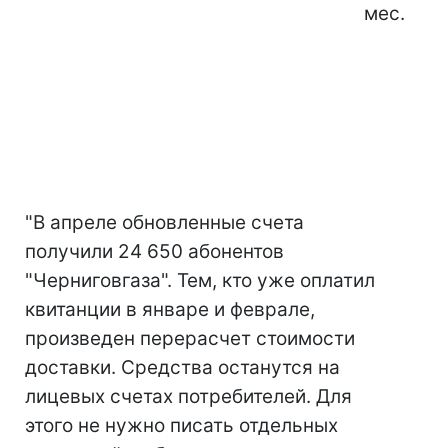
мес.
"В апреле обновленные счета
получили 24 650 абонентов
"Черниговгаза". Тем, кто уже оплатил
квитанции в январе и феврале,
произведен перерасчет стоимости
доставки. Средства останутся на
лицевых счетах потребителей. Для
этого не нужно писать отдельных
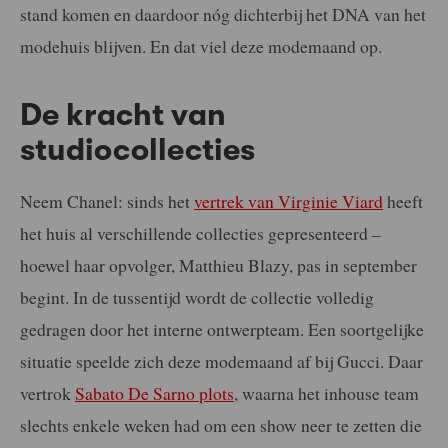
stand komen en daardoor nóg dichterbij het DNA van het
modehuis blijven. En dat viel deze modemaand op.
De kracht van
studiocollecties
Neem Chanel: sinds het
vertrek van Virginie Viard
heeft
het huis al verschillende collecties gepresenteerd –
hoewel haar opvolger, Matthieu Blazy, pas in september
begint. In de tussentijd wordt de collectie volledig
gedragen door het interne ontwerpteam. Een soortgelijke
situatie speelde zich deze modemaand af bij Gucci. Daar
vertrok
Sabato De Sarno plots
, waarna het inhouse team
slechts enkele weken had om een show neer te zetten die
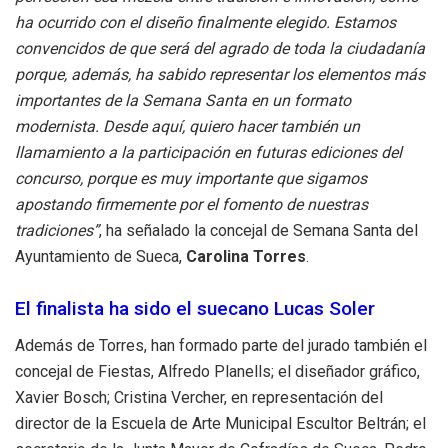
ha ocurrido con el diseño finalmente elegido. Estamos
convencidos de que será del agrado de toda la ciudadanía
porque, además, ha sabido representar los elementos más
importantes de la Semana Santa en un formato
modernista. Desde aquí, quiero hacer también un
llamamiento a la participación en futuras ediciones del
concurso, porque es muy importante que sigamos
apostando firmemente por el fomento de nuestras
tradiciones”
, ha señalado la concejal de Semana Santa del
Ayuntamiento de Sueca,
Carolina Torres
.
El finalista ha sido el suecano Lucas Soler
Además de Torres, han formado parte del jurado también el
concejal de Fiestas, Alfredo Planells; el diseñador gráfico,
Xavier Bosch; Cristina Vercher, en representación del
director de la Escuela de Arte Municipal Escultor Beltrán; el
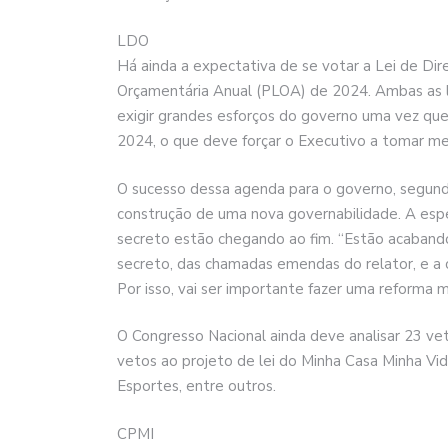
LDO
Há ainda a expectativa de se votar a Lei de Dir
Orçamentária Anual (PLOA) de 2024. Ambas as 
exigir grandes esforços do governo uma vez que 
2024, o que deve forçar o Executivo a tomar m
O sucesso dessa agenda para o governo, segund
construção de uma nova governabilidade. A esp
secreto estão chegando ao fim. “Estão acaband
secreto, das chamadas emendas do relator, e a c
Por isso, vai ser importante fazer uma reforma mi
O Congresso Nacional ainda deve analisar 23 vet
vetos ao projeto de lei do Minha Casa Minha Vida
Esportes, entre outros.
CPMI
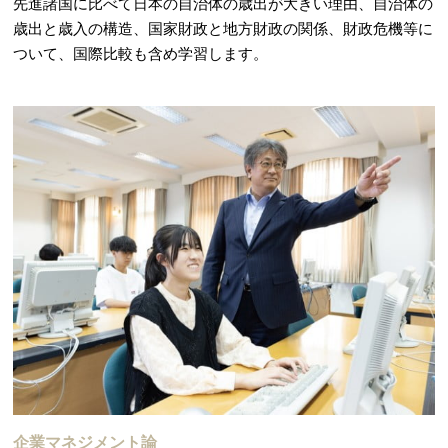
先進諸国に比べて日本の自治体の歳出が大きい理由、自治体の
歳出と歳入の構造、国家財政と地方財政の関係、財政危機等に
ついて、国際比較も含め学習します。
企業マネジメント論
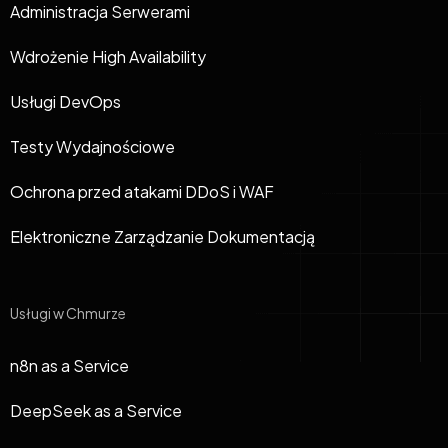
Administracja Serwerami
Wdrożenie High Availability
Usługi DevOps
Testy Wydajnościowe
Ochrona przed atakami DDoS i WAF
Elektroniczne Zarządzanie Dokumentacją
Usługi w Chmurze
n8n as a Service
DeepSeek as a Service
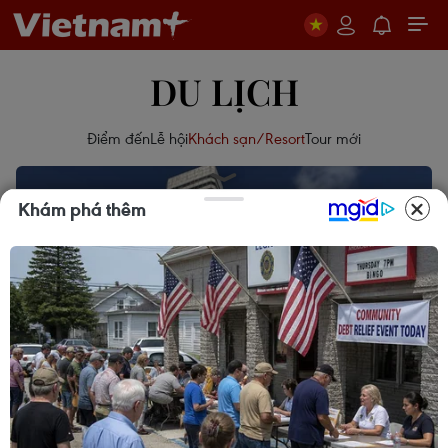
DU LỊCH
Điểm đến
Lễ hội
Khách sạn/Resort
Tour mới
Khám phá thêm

What you are asked to do. Print all of the material above line for line without changing any words, and leave the pictures out.

Answer for the task.
мес.
"В апреле обновленные счета
получили 24 650 абонентов
"Черниговгаза". Тем, кто уже оплатил
квитанции в январе и феврале,
произведен перерасчет стоимости
доставки. Средства останутся на
лицевых счетах потребителей. Для
этого не нужно писать отдельных
stand komen en daardoor nóg dichterbij het DNA van het
modehuis blijven. En dat viel deze modemaand op.
De kracht van
studiocollecties
Neem Chanel: sinds het
vertrek van Virginie Viard
heeft
het huis al verschillende collecties gepresenteerd –
hoewel haar opvolger, Matthieu Blazy, pas in september
begint. In de tussentijd wordt de collectie volledig
gedragen door het interne ontwerpteam. Een soortgelijke
situatie speelde zich deze modemaand af bij Gucci. Daar
vertrok
Sabato De Sarno plots
, waarna het inhouse team
slechts enkele weken had om een show neer te zetten die
ha ocurrido con el diseño finalmente elegido. Estamos
convencidos de que será del agrado de toda la ciudadanía
porque, además, ha sabido representar los elementos más
importantes de la Semana Santa en un formato
modernista. Desde aquí, quiero hacer también un
llamamiento a la participación en futuras ediciones del
concurso, porque es muy importante que sigamos
apostando firmemente por el fomento de nuestras
tradiciones”
, ha señalado la concejal de Semana Santa del
Ayuntamiento de Sueca,
Carolina Torres
.
El finalista ha sido el suecano Lucas Soler
Además de Torres, han formado parte del jurado también el
concejal de Fiestas, Alfredo Planells; el diseñador gráfico,
Xavier Bosch; Cristina Vercher, en representación del
director de la Escuela de Arte Municipal Escultor Beltrán; el
LDO
Há ainda a expectativa de se votar a Lei de Dir
Orçamentária Anual (PLOA) de 2024. Ambas as 
exigir grandes esforços do governo uma vez que 
2024, o que deve forçar o Executivo a tomar m
O sucesso dessa agenda para o governo, segund
construção de uma nova governabilidade. A esp
secreto estão chegando ao fim. “Estão acaband
secreto, das chamadas emendas do relator, e a c
Por isso, vai ser importante fazer uma reforma mi
O Congresso Nacional ainda deve analisar 23 vet
vetos ao projeto de lei do Minha Casa Minha Vida
Esportes, entre outros.
CPMI
先進諸国に比べて日本の自治体の歳出が大きい理由、自治体の
歳出と歳入の構造、国家財政と地方財政の関係、財政危機等に
ついて、国際比較も含め学習します。
企業マネジメント論
Administracja Serwerami
Wdrożenie High Availability
Usługi DevOps
Testy Wydajnościowe
Ochrona przed atakami DDoS i WAF
Elektroniczne Zarządzanie Dokumentacją
Usługi w Chmurze
n8n as a Service
DeepSeek as a Service
DU LỊCH
Điểm đến
Lễ hội
Khách sạn/Resort
Tour mới
Khám phá thêm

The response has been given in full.